Last week, congressional investigators released a report documenting how Apple had reduced its tax bill by tens of billions of dollars through the use of a legal, albeit complicated, network of offshore subsidiaries. The report said that between 2009 and 2012, Apple had at least $74 billion in offshore cash that went untaxed. Apple's international operations accounted for some 61 percent of the company's sales last year.

Cook's subsequently testified during a rollicking hearing before the Senate Permanent Subcommittee on Investigations where Apple's boss got an earful from Michigan Democrat Sen. Carl Levin.

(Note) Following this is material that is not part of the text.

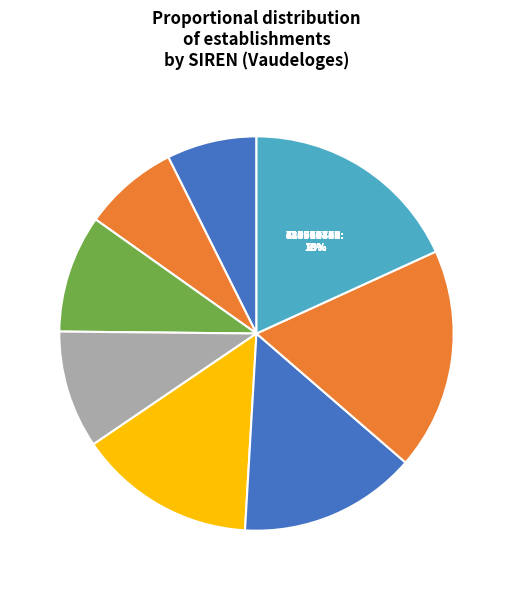

To the nearest percent, what is the average slice percentage?

12%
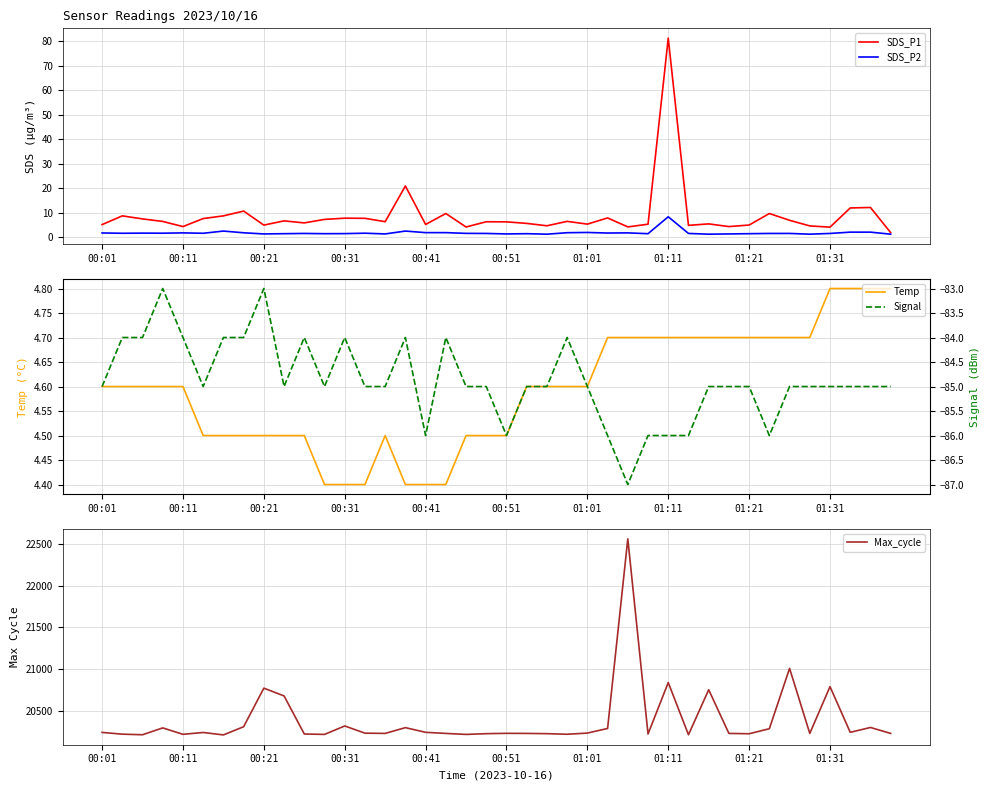

The value of SDS_P1 at 00:11 is 4.3. True or false?

True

But Cook used his appearance at the D11 conference to deny the existence any separate arrangement with the Irish government. "We have no special deal," he said.

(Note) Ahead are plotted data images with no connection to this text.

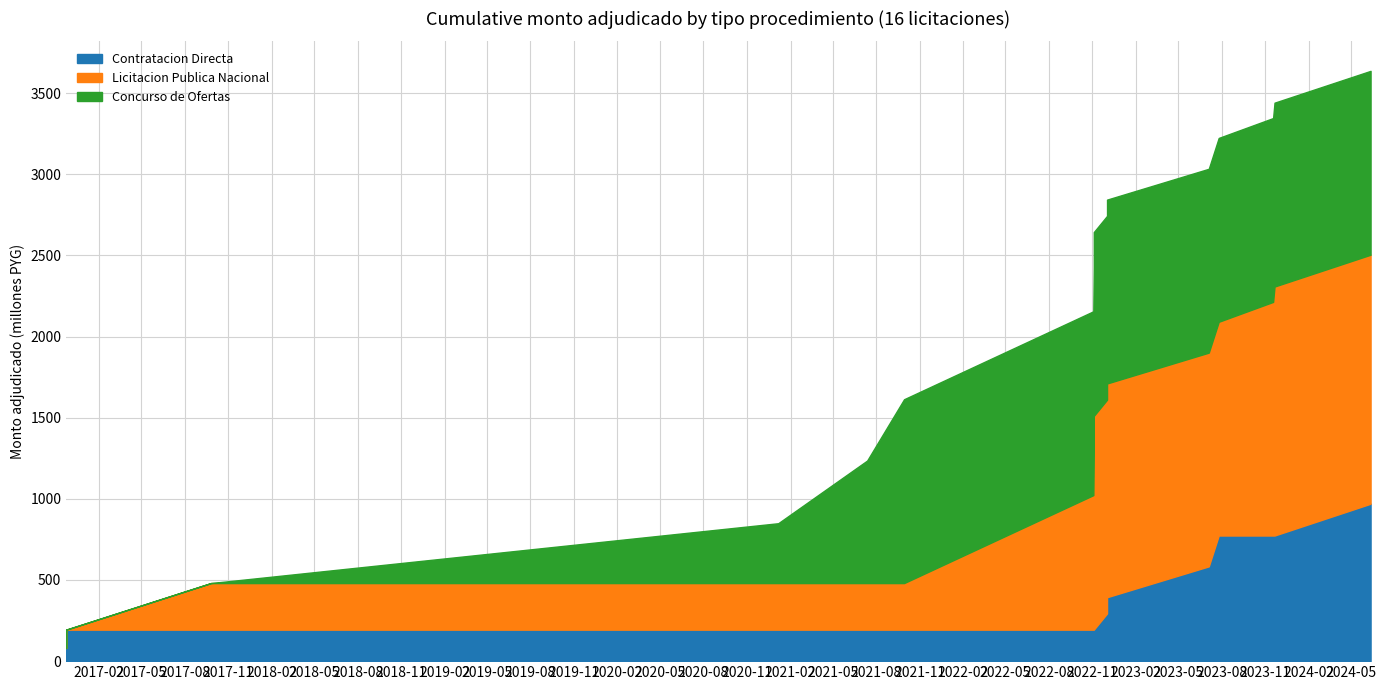

What is the label of the 7th point from the right?

2022-12-02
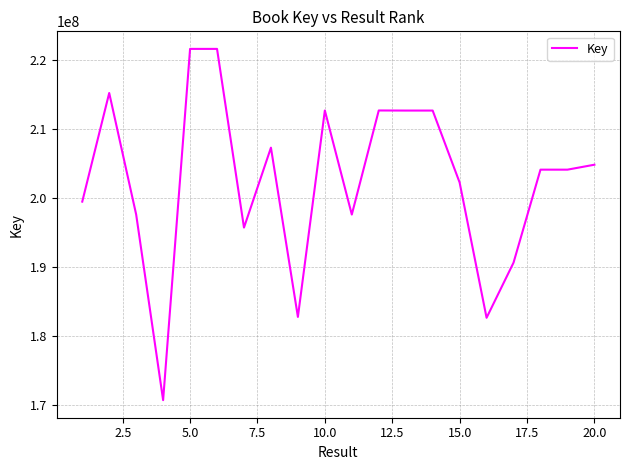

What is the maximum value shown in the chart?

221567586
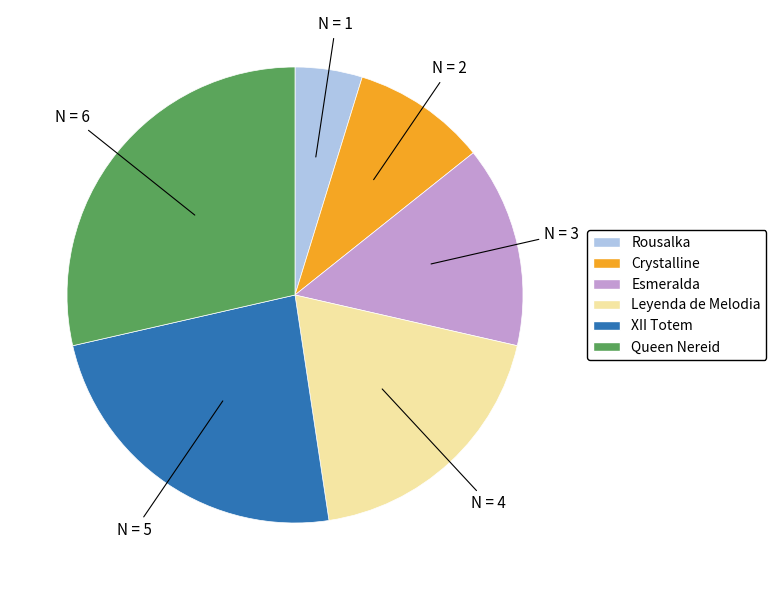

Count the number of slices in the pie.

6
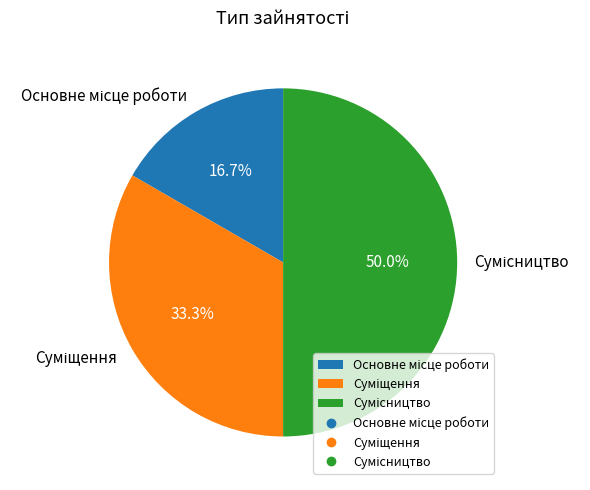

Is there a majority slice in this chart?

No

"I believe based on the hearing that, simplistically, the thing that's being debated is for a company like Apple or any other company that sells things across the world and develops them in the United States, some people believe that all of the profits all around the world should accrue to the U.S. and be taxed here," he said.

Cook was on friendlier ground than he was last week when he and Levin shared more than a few tense moments. In fact, at one point, Levin treated Apple's CEO to a mini-lecture about the nature of corporate citizenship and fairness.

"We can't continue a system where a multinational company as phenomenally successful as yourself, and deservedly so, can make a decision sitting down in 2008 or 2009, about where the profits are going to flow...where profits are shifted where they are not available to the American tax man. Everyone agrees we've got to change that system."

Levin said that the upshot had been "a huge loss of revenue to the United States."

"Folks, it's not right," Levin concluded.

Cook turned down an opportunity to gobsmack his congressional critics, but with his appearance in Washington now in the rear view mirror, he suggested that Apple's actions had been mischaracterized.

"Here's how I felt on this. The subcommittee was coming to certain conclusions and we felt strongly that we looked at those very differently. I thought it was very important to go tell our story and to view that as an opportunity instead of a pain in the ass," according to Cook, who said he hoped this would lead to a more wide-ranging discussion about tax reform with the aim of effecting a major overhaul of corporate taxes. "This is what we think should be done," he said. Borrowing a page from Apple's product playbook, he described simplicity as good. "It's how we approach everything," Cook said, adding that Apple's tax return was two feet high.

"I would suggest we gut it," he said.